■ Data supplied:
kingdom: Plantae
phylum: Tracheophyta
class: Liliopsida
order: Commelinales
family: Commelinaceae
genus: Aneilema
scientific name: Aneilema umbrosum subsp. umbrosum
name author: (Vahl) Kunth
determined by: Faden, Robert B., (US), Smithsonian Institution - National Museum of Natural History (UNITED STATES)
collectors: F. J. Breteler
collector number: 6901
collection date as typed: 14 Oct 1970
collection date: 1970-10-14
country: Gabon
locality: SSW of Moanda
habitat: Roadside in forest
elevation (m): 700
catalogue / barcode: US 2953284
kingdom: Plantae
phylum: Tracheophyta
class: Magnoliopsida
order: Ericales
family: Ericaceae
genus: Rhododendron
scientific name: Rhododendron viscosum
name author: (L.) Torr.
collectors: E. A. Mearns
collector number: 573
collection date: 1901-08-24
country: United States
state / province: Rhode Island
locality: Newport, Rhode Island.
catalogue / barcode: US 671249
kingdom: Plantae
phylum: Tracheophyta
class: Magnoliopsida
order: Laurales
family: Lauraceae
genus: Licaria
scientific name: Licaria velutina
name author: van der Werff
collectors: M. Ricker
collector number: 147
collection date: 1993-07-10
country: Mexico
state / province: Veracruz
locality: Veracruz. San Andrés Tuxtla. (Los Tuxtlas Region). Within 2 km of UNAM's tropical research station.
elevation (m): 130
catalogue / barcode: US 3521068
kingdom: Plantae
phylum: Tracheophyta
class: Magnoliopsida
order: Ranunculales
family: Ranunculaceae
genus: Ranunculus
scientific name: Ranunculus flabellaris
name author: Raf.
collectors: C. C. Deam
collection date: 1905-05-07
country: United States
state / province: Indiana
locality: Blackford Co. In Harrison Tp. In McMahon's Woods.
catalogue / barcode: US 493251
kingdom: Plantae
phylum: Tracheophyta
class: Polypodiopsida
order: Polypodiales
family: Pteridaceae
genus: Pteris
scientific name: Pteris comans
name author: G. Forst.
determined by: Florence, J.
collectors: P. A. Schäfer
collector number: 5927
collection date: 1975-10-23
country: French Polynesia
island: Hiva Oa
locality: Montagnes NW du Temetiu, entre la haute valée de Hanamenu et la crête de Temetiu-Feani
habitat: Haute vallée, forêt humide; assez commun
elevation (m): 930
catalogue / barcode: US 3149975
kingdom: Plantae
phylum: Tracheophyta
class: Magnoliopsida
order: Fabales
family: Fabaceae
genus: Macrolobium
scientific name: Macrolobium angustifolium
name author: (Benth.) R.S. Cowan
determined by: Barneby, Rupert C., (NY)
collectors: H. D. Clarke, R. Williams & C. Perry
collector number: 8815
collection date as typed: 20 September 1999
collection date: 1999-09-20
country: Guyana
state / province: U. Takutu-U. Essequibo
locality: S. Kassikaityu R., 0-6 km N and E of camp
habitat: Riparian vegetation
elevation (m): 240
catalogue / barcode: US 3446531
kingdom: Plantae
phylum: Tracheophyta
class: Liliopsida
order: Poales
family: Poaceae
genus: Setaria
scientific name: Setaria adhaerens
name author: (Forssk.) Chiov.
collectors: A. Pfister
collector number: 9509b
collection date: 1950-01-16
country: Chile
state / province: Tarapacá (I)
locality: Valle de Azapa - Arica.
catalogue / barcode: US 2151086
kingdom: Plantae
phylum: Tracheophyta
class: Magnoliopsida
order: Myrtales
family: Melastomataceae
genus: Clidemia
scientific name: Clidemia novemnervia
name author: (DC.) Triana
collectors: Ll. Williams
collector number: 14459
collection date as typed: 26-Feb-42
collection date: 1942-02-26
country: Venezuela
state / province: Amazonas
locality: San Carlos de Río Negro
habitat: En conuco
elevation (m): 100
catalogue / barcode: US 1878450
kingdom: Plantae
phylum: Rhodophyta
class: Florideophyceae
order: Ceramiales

■ What is being asked:
Convert only the records starting at the line that contains "family: Ranunculaceae" and ending at the line that contains "island: Hiva Oa", both included, into a two-column CSV with the headers field and value. Give one row per line, and put each field in quotation marks with any line breaks replaced by spaces.

■ Exercise answer:
field,value
"family:","Ranunculaceae"
"genus:","Ranunculus"
"scientific name:","Ranunculus flabellaris"
"name author:","Raf."
"collectors:","C. C. Deam"
"collection date:","1905-05-07"
"country:","United States"
"state / province:","Indiana"
"locality:","Blackford Co. In Harrison Tp. In McMahon's Woods."
"catalogue / barcode:","US 493251"
"kingdom:","Plantae"
"phylum:","Tracheophyta"
"class:","Polypodiopsida"
"order:","Polypodiales"
"family:","Pteridaceae"
"genus:","Pteris"
"scientific name:","Pteris comans"
"name author:","G. Forst."
"determined by:","Florence, J."
"collectors:","P. A. Schäfer"
"collector number:","5927"
"collection date:","1975-10-23"
"country:","French Polynesia"
"island:","Hiva Oa"